AMD debuts first Fusion chips

Launched at the International Consumer Electronics Show (CES), AMD’s new class of accelerated processor is said to combine “more compute capabilities than any processor in the history of computing.” The AMD Fusion Family of Accelerated Processing Units (APUs) incorporate — in a single die — multi-core CPU (x86) technology, a DirectX 11-capable discrete-level graphics and parallel processing engine, a dedicated high-definition video acceleration block, and a high-speed data bus.


AMD said new generations of desktop, notebook and HD netbooks are now available based on AMD Fusion APUs at affordable price points. Tablets and embedded designs based on AMD Fusion APUs are expected to be available later in the first quarter of 2011. The new range of product features include stutter-free HD video playback, breakthroughs in computational horsepower to handle the most demanding applications, DirectX 11-capable graphics and all-day battery life (of 10 hours or more thanks to new power-saving features).

AMD expects leading manufacturers — Acer, Asus, Dell, Fujitsu, HP, Lenovo, MSI, Samsung, Sony and Toshiba — to announce plans to deliver AMD Fusion APU-based systems at very compelling value and mainstream price points.

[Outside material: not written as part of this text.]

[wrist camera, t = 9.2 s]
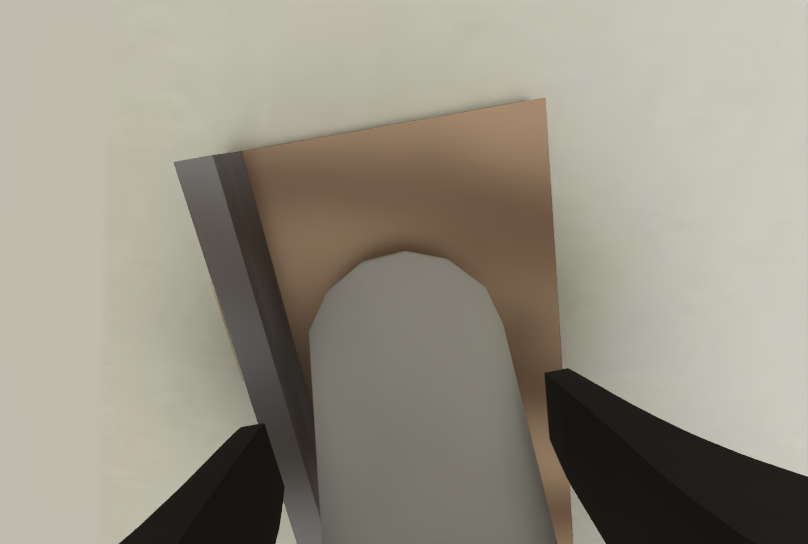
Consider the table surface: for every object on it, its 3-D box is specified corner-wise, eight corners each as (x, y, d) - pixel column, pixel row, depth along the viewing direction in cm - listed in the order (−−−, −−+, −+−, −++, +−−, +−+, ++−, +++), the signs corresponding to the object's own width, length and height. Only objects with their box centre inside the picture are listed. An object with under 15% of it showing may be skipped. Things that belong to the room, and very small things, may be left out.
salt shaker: (438, 407, 17) (619, 1206, 4) (296, 354, 16) (-16, 1208, 3) (512, 274, 15) (1121, 901, 3) (360, 206, 14) (246, 722, 2)
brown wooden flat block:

“We believe that AMD Fusion processors are, quite simply, the greatest advancement in processing since the introduction of the x86 architecture more than forty years ago,” said Rick Bergman, senior vice president and general manager, AMD Products Group, in a statement. “In one major step, we enable users to experience HD everywhere as well as personal supercomputing capabilities in notebooks that can deliver all-day battery life. It’s a new category, a new approach, and opens up exciting new experiences for consumers.”

The VISION Engine offers DirectX 11-capable graphics, massive parallel processing to speed application performance, the UVD3 video acceleration block found in the new AMD Radeon HD 6800 Series GPUs, and unique graphics driver capabilities updated on a monthly basis to continuously improve visual performance, said AMD.

Much of a computing experience is linked to software, and until now software developers have been held back by the independent nature in which CPUs and GPUs process information, said AMD. With the AMD Fusion APUs, software developers can take full advantage of the parallel processing power of a GPU — more than 500 GFLOPs for the upcoming A-Series “Llano” APU, which AMD said brings supercomputer-like performance to every day computing tasks, allowing more applications to run simultaneously and faster than previous designs in the same class.


The 2011 low-power platform (formerly codenamed “Brazos”) is available now in two APU variations: E-Series and C-Series. These APUs feature the new x86 CPU core codenamed “Bobcat.” “Bobcat” is AMD’s first new x86 core since 2003.

The 2011 mainstream platform is primarily intended for performance and mainstream notebooks and mainstream desktops. It will feature the 32nm die A-Series “Llano” APU, which includes up to four x86 cores and a DirectX 11-capable discrete-level GPU, and is scheduled to ship in the first half of 2011 and appear in products mid-year, according to AMD.